The authors study the problem of fast and robust data propagation in wireless sensor networks in the presence of obstacles obstructing communication. They survey representative state of the art techniques, such as variations of geographic routing, which is known to scale well, mainly due to its greedy nature and low memory requirements. Still, most of these algorithms are concerned with finding some path, while the optimality of the path is difficult to achieve. Towards improving QoS, and especially latency for time-critical applications, in this chapter, the authors are presenting a novel geographic routing algorithm with obstacle avoidance properties. It aims at finding the optimal path from a source to a destination when some areas of the network are unavailable for routing due to low local density or obstacle presence. It locally and gradually with time (but, as we show, quite fast) evaluates and updates the suitability of the previously used paths and ignores non optimal paths for further routing. The performance comparison to existing state of the art protocols shows that this approach performs much better in terms of path length, thus minimizing latency and space, while introducing low overhead and being energy efficient.
TopIntroduction
Recent advances in micro-electromechanical systems (MEMS) and wireless networking technologies have enabled the development of very small sensing devices called sensor nodes. Unlike traditional sensors that operate in a passive mode, sensor nodes are smart devices with sensing, data-processing and wireless transmission capabilities. Data can thus be collected, processed and shared with neighbors. Sensor nodes are meant to be deployed in large wireless sensor networks instrumenting the physical world. Originally developed for tactical surveillance in military applications, they are expected to find growing importance in civil applications such as building, industrial and home automation, infrastructure monitoring, warehousing and data mining, agriculture and security. Their range of applications makes sensor networks heterogeneous in terms of size, density and hardware capacity. Their great attractiveness follows from the availability of low cost, low power and miniaturized sensor nodes that pervade, instrument and augment the physical world without requiring human intervention: sensor networks are self-organizing, self repairing and highly autonomous. Those properties are implemented by designing protocols addressing the specific requirements of sensor networks.

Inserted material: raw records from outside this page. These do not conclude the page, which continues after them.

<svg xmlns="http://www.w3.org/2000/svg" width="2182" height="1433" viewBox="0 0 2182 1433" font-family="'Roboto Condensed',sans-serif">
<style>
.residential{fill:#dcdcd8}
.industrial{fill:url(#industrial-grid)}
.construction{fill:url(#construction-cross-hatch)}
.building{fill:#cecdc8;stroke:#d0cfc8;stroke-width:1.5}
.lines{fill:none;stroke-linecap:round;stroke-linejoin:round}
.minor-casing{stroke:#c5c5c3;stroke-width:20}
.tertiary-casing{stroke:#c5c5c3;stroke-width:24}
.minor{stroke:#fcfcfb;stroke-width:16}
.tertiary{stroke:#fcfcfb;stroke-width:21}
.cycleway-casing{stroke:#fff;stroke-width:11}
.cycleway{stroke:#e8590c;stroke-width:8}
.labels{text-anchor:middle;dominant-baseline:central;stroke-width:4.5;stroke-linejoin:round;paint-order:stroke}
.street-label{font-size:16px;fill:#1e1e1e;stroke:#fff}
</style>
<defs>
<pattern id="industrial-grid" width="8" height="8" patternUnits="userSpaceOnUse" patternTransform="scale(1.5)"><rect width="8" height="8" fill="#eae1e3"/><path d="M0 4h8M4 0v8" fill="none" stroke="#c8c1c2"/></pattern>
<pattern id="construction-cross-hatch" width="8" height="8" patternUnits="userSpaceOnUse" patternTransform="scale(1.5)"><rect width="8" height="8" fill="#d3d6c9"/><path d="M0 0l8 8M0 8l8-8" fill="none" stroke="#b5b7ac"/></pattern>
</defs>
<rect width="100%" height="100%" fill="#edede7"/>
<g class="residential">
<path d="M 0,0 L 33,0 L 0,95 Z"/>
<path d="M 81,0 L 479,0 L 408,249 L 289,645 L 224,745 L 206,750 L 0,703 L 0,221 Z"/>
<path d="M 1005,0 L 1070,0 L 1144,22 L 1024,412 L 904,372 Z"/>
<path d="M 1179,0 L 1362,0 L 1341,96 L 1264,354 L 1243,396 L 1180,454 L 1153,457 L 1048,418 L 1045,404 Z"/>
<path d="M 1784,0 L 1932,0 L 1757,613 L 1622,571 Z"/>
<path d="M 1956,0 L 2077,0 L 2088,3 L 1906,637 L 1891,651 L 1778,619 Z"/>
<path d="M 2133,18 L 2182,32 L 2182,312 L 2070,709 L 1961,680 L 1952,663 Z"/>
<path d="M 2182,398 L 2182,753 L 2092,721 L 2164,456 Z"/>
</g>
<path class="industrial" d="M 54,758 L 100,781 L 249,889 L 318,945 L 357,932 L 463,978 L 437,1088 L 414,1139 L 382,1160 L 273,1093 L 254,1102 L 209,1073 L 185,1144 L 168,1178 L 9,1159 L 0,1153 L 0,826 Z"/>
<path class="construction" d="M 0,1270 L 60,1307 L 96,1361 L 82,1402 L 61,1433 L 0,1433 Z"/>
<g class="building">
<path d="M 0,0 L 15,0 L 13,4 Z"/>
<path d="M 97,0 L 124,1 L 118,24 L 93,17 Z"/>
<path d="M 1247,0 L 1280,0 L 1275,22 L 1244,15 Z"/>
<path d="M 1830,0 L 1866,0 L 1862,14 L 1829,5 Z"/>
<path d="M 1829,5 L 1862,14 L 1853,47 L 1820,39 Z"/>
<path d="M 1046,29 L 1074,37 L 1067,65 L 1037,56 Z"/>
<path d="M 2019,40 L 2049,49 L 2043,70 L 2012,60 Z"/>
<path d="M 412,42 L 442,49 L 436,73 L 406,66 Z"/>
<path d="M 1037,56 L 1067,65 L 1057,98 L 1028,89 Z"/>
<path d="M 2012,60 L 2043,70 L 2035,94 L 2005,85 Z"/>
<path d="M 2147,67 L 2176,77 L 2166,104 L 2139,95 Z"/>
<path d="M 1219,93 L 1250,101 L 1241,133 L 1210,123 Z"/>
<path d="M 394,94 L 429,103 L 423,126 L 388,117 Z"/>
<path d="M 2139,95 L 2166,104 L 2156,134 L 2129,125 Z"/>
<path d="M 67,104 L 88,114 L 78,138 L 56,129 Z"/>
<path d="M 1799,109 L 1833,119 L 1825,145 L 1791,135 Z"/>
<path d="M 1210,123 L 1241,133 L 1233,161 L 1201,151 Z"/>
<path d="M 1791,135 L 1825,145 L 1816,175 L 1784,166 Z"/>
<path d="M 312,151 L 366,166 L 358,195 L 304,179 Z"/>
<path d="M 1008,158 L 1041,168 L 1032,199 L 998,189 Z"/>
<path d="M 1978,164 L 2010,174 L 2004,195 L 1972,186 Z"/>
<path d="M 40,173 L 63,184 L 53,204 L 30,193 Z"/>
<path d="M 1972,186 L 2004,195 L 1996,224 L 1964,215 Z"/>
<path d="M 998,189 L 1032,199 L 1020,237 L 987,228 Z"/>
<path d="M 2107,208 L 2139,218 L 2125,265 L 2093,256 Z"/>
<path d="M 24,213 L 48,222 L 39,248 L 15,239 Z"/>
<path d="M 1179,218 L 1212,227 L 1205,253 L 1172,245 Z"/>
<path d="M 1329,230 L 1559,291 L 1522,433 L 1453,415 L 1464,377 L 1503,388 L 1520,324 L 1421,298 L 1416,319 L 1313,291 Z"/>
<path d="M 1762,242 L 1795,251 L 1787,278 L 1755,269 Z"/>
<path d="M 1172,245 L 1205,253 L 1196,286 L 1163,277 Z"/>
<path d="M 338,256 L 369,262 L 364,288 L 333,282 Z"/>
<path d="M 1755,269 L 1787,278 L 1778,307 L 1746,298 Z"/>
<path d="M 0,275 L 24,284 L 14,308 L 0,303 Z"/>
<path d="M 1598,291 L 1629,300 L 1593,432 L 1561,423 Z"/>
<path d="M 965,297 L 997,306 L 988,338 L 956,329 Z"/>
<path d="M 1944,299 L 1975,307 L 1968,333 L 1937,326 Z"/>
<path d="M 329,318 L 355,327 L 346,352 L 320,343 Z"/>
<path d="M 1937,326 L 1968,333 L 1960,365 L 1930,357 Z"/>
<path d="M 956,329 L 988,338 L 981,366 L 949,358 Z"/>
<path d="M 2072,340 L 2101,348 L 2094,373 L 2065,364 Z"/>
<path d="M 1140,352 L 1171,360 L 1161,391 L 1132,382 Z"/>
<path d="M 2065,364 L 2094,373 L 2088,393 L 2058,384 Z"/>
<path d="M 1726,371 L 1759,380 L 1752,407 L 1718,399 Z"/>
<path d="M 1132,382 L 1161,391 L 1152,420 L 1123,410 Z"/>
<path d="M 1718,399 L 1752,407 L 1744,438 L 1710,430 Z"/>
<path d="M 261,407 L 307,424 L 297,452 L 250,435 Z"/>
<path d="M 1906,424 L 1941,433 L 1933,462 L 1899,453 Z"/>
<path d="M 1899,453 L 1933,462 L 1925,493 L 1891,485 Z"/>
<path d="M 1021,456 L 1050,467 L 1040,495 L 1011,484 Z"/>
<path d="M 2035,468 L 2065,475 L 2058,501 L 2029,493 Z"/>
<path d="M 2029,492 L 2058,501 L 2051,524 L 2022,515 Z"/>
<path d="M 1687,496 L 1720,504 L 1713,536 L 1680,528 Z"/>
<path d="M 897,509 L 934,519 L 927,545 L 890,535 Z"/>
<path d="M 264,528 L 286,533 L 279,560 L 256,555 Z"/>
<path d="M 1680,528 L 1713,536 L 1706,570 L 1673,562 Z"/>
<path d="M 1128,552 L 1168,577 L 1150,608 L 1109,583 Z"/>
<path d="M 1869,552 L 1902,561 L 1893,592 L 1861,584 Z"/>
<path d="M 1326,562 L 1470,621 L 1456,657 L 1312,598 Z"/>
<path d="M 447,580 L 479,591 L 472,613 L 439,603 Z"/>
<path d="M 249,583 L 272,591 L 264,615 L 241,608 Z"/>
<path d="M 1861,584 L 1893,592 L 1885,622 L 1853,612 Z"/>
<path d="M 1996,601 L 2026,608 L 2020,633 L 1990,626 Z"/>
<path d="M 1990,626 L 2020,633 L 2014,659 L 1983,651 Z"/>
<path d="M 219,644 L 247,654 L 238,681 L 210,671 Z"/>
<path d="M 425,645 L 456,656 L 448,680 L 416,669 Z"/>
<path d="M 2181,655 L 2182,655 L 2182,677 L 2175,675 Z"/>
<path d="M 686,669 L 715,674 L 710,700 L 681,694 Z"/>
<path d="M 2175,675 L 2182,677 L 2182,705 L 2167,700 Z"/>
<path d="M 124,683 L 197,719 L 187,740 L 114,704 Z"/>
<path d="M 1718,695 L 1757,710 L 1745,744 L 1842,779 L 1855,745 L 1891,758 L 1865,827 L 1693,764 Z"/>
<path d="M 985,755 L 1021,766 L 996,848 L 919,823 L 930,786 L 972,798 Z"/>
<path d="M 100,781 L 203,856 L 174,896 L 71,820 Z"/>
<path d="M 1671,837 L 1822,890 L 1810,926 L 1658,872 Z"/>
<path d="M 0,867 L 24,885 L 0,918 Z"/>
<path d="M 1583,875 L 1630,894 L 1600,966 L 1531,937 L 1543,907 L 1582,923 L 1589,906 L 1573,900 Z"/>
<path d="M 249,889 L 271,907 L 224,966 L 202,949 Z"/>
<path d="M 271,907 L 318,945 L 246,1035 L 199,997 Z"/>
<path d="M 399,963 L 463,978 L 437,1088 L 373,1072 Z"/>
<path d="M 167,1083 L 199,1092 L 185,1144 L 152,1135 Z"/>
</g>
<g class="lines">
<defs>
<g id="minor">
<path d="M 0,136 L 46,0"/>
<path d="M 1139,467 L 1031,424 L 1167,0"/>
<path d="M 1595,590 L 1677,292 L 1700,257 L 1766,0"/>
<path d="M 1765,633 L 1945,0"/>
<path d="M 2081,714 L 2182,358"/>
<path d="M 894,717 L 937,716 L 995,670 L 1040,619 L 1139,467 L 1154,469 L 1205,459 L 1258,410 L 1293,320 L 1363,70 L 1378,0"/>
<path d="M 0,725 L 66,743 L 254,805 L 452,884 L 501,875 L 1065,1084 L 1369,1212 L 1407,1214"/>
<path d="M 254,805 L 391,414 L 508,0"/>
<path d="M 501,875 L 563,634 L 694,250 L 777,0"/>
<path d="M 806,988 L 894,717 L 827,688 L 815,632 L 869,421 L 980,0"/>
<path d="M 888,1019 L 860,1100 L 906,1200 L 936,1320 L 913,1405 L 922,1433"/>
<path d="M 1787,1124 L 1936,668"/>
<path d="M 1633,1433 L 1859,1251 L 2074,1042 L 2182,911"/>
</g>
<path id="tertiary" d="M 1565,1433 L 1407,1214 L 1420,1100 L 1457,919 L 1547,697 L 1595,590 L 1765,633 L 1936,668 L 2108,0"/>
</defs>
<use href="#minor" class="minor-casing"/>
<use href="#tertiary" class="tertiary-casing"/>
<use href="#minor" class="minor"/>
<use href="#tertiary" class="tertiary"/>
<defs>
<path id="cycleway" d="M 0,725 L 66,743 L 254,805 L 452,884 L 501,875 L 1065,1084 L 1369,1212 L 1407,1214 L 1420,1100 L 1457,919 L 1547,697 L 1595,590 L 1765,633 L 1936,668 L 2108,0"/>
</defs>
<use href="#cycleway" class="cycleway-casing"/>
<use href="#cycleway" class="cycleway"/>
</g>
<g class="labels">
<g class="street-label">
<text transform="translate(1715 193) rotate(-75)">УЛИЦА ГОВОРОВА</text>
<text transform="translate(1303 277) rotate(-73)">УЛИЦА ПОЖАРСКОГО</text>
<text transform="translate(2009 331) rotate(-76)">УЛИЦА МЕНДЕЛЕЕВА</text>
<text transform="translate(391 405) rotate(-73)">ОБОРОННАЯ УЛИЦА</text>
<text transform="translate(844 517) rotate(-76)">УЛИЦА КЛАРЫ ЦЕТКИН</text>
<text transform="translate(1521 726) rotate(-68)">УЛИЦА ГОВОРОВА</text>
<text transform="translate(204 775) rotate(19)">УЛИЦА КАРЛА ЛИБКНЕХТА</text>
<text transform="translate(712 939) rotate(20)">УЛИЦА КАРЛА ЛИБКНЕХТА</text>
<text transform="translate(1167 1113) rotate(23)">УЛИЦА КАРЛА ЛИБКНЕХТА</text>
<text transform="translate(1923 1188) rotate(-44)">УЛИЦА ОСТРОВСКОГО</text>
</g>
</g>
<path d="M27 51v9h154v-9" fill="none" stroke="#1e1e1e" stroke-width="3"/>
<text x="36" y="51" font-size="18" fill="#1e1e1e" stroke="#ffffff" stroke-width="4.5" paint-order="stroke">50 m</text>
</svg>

Common to all sensor net architecture and applications is the need to propagate data inside the network. Almost every scenario implies multi-hop data transmission because of the low power used for radio transmission mostly to limit depletion of the scarce energy resources of battery powered sensor nodes. Needless to say, sensory data exchange is usually done in an environment in which wireless communication and data routing is obstructed, e.g. by walls, narrow corridors, voids due to physical failures of some devices etc. The theme of this chapter is exactly how to efficiently route sensory data in the presence of obstacles.
Computing the shortest path between two nodes in a graph is a problem intensively studied in graph theory. For the geometric domain, where only local information is available and the path is built based on the geographical position of the destination and of the one hop neighbors, a plethora of solutions and applications exists as well. We will consider the behavior of path finding algorithms in the geometric domain, in the case when there are obstacles and local irregularities in the initial network configuration. Because of the severe limitations of sensor network devices and the lack of global network knowledge, our purpose is to find in a distributed manner the shortest path that avoids the obstacles between two points using only local geographical information.
In the context of a global computing approach, our aim is to include wireless nodes in an Internet-based overlay computer in a transparent and efficient way.. We envision diverse interacting wireless elements (mobile users/phones, sensors, robots, actuators), hybrid/hierarchical compositions and heterogeneous wired interconnections. The context is highly dynamic (due to mobility, failures, obstacles), heterogeneous, and the wireless devices are resource-constrained and low-cost. Yet, we come up with algorithmic solutions that are efficient (QoS), robust, secure and easy to manage.
QoS basically refers to fast propagation of sensory data (the low latency challenge), since most applications are time-critical. However, we notice the existence of inherent trade-offs between latency and other crucial performance metrics, mostly energy dissipation. Hence, satisfactory latency vs. energy tradeoffs is crucial, and can be achieved by several methods (and their hybrid combination). Such methods relate to several network layers, including power saving schemes at the individual device level, communication optimization at the routing layer, as well as low additional communication overhead1. In this chapter, we focus on the latter, i.e. our algorithms aim to minimize the number of hops needed to propagate data around obstacles, to both improve latency and energy efficiency, while incurring a small communication overhead.
In our perspective, the Global Computer is in fact the Internet/WEB enhanced by mobile users and embedded sensors. The global network computer is structured in three interacting layers: the P2P (Overlay) Network (where applications are executed on powerful devices that communicate via fixed networks), the Wireless Peers (mobile/resource-limited devices that communicate over wireless mediums) and the Gateway Peers (an intermediate layer for wireless access).